■ WHAT THE TASK REQUIRES: Your task is to copy all of the data exactly.
---------- SUPPLIED ENTRIES ----------
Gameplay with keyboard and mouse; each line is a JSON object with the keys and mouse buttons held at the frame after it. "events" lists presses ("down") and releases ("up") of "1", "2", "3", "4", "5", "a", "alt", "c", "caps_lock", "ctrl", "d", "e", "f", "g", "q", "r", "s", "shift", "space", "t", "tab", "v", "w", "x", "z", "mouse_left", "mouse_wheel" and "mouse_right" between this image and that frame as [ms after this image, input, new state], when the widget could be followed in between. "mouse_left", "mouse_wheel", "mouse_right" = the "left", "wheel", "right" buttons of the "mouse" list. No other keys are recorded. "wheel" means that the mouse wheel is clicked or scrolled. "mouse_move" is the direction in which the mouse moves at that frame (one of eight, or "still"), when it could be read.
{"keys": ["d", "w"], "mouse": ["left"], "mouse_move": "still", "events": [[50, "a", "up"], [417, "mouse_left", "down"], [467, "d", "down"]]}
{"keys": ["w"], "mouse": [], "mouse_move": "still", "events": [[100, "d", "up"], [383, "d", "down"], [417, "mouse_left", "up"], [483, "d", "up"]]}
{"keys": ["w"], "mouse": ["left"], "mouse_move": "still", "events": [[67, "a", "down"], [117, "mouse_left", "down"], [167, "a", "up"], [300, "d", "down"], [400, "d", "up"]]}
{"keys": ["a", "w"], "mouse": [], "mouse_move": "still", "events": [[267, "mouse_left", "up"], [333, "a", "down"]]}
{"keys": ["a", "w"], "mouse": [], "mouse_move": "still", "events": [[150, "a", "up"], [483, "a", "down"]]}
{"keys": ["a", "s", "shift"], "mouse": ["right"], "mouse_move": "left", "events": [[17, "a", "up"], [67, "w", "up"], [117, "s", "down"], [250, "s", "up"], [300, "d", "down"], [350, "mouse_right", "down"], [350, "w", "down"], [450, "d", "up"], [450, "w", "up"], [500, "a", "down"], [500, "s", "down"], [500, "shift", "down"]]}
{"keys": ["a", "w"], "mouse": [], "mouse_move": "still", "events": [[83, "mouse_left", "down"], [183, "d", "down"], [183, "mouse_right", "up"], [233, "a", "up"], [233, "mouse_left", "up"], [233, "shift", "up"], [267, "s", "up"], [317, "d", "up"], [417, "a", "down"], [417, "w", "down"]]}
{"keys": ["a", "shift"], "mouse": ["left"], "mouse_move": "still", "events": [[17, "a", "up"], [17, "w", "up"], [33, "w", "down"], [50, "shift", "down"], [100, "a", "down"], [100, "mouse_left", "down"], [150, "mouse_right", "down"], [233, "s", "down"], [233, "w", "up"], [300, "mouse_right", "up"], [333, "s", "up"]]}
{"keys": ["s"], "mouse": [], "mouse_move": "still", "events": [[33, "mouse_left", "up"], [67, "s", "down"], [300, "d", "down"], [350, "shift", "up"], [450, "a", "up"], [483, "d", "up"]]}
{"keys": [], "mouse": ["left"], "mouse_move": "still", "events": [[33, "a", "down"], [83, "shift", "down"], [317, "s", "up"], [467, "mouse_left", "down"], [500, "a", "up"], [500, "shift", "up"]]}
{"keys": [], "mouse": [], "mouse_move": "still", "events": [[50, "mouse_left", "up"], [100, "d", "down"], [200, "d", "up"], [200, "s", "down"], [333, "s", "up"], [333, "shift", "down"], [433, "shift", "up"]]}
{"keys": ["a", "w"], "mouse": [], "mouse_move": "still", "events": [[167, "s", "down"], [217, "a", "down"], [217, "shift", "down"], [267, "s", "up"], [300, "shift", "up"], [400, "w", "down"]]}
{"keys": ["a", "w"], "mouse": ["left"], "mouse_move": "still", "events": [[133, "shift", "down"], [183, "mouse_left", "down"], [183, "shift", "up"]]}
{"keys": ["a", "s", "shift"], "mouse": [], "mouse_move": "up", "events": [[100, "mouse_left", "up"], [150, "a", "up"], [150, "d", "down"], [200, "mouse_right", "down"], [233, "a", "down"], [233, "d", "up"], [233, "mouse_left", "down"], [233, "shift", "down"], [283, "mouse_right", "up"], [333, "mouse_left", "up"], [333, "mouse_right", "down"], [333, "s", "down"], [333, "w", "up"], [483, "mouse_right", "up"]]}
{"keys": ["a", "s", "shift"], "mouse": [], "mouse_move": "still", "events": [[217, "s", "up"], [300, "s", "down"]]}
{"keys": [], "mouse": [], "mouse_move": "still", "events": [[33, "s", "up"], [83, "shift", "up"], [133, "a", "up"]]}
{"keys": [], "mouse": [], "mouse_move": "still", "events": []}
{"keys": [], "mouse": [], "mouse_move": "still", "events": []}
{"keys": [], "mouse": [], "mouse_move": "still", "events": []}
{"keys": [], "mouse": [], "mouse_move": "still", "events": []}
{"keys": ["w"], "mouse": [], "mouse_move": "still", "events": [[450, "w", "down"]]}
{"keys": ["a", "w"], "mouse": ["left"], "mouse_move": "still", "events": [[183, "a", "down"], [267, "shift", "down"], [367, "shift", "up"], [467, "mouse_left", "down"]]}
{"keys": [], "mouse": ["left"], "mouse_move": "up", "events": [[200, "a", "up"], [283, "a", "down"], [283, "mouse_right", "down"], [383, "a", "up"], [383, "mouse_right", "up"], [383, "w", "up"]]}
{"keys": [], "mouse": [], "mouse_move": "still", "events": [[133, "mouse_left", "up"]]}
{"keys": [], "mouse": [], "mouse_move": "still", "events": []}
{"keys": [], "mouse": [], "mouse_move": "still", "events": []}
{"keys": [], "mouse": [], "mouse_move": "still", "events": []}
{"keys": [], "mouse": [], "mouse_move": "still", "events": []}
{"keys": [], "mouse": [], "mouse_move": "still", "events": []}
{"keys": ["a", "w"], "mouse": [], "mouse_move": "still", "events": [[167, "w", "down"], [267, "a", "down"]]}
----------
■ RESULT OF THE TASK:
Gameplay with keyboard and mouse; each line is a JSON object with the keys and mouse buttons held at the frame after it. "events" lists presses ("down") and releases ("up") of "1", "2", "3", "4", "5", "a", "alt", "c", "caps_lock", "ctrl", "d", "e", "f", "g", "q", "r", "s", "shift", "space", "t", "tab", "v", "w", "x", "z", "mouse_left", "mouse_wheel" and "mouse_right" between this image and that frame as [ms after this image, input, new state], when the widget could be followed in between. "mouse_left", "mouse_wheel", "mouse_right" = the "left", "wheel", "right" buttons of the "mouse" list. No other keys are recorded. "wheel" means that the mouse wheel is clicked or scrolled. "mouse_move" is the direction in which the mouse moves at that frame (one of eight, or "still"), when it could be read.
{"keys": ["d", "w"], "mouse": ["left"], "mouse_move": "still", "events": [[50, "a", "up"], [417, "mouse_left", "down"], [467, "d", "down"]]}
{"keys": ["w"], "mouse": [], "mouse_move": "still", "events": [[100, "d", "up"], [383, "d", "down"], [417, "mouse_left", "up"], [483, "d", "up"]]}
{"keys": ["w"], "mouse": ["left"], "mouse_move": "still", "events": [[67, "a", "down"], [117, "mouse_left", "down"], [167, "a", "up"], [300, "d", "down"], [400, "d", "up"]]}
{"keys": ["a", "w"], "mouse": [], "mouse_move": "still", "events": [[267, "mouse_left", "up"], [333, "a", "down"]]}
{"keys": ["a", "w"], "mouse": [], "mouse_move": "still", "events": [[150, "a", "up"], [483, "a", "down"]]}
{"keys": ["a", "s", "shift"], "mouse": ["right"], "mouse_move": "left", "events": [[17, "a", "up"], [67, "w", "up"], [117, "s", "down"], [250, "s", "up"], [300, "d", "down"], [350, "mouse_right", "down"], [350, "w", "down"], [450, "d", "up"], [450, "w", "up"], [500, "a", "down"], [500, "s", "down"], [500, "shift", "down"]]}
{"keys": ["a", "w"], "mouse": [], "mouse_move": "still", "events": [[83, "mouse_left", "down"], [183, "d", "down"], [183, "mouse_right", "up"], [233, "a", "up"], [233, "mouse_left", "up"], [233, "shift", "up"], [267, "s", "up"], [317, "d", "up"], [417, "a", "down"], [417, "w", "down"]]}
{"keys": ["a", "shift"], "mouse": ["left"], "mouse_move": "still", "events": [[17, "a", "up"], [17, "w", "up"], [33, "w", "down"], [50, "shift", "down"], [100, "a", "down"], [100, "mouse_left", "down"], [150, "mouse_right", "down"], [233, "s", "down"], [233, "w", "up"], [300, "mouse_right", "up"], [333, "s", "up"]]}
{"keys": ["s"], "mouse": [], "mouse_move": "still", "events": [[33, "mouse_left", "up"], [67, "s", "down"], [300, "d", "down"], [350, "shift", "up"], [450, "a", "up"], [483, "d", "up"]]}
{"keys": [], "mouse": ["left"], "mouse_move": "still", "events": [[33, "a", "down"], [83, "shift", "down"], [317, "s", "up"], [467, "mouse_left", "down"], [500, "a", "up"], [500, "shift", "up"]]}
{"keys": [], "mouse": [], "mouse_move": "still", "events": [[50, "mouse_left", "up"], [100, "d", "down"], [200, "d", "up"], [200, "s", "down"], [333, "s", "up"], [333, "shift", "down"], [433, "shift", "up"]]}
{"keys": ["a", "w"], "mouse": [], "mouse_move": "still", "events": [[167, "s", "down"], [217, "a", "down"], [217, "shift", "down"], [267, "s", "up"], [300, "shift", "up"], [400, "w", "down"]]}
{"keys": ["a", "w"], "mouse": ["left"], "mouse_move": "still", "events": [[133, "shift", "down"], [183, "mouse_left", "down"], [183, "shift", "up"]]}
{"keys": ["a", "s", "shift"], "mouse": [], "mouse_move": "up", "events": [[100, "mouse_left", "up"], [150, "a", "up"], [150, "d", "down"], [200, "mouse_right", "down"], [233, "a", "down"], [233, "d", "up"], [233, "mouse_left", "down"], [233, "shift", "down"], [283, "mouse_right", "up"], [333, "mouse_left", "up"], [333, "mouse_right", "down"], [333, "s", "down"], [333, "w", "up"], [483, "mouse_right", "up"]]}
{"keys": ["a", "s", "shift"], "mouse": [], "mouse_move": "still", "events": [[217, "s", "up"], [300, "s", "down"]]}
{"keys": [], "mouse": [], "mouse_move": "still", "events": [[33, "s", "up"], [83, "shift", "up"], [133, "a", "up"]]}
{"keys": [], "mouse": [], "mouse_move": "still", "events": []}
{"keys": [], "mouse": [], "mouse_move": "still", "events": []}
{"keys": [], "mouse": [], "mouse_move": "still", "events": []}
{"keys": [], "mouse": [], "mouse_move": "still", "events": []}
{"keys": ["w"], "mouse": [], "mouse_move": "still", "events": [[450, "w", "down"]]}
{"keys": ["a", "w"], "mouse": ["left"], "mouse_move": "still", "events": [[183, "a", "down"], [267, "shift", "down"], [367, "shift", "up"], [467, "mouse_left", "down"]]}
{"keys": [], "mouse": ["left"], "mouse_move": "up", "events": [[200, "a", "up"], [283, "a", "down"], [283, "mouse_right", "down"], [383, "a", "up"], [383, "mouse_right", "up"], [383, "w", "up"]]}
{"keys": [], "mouse": [], "mouse_move": "still", "events": [[133, "mouse_left", "up"]]}
{"keys": [], "mouse": [], "mouse_move": "still", "events": []}
{"keys": [], "mouse": [], "mouse_move": "still", "events": []}
{"keys": [], "mouse": [], "mouse_move": "still", "events": []}
{"keys": [], "mouse": [], "mouse_move": "still", "events": []}
{"keys": [], "mouse": [], "mouse_move": "still", "events": []}
{"keys": ["a", "w"], "mouse": [], "mouse_move": "still", "events": [[167, "w", "down"], [267, "a", "down"]]}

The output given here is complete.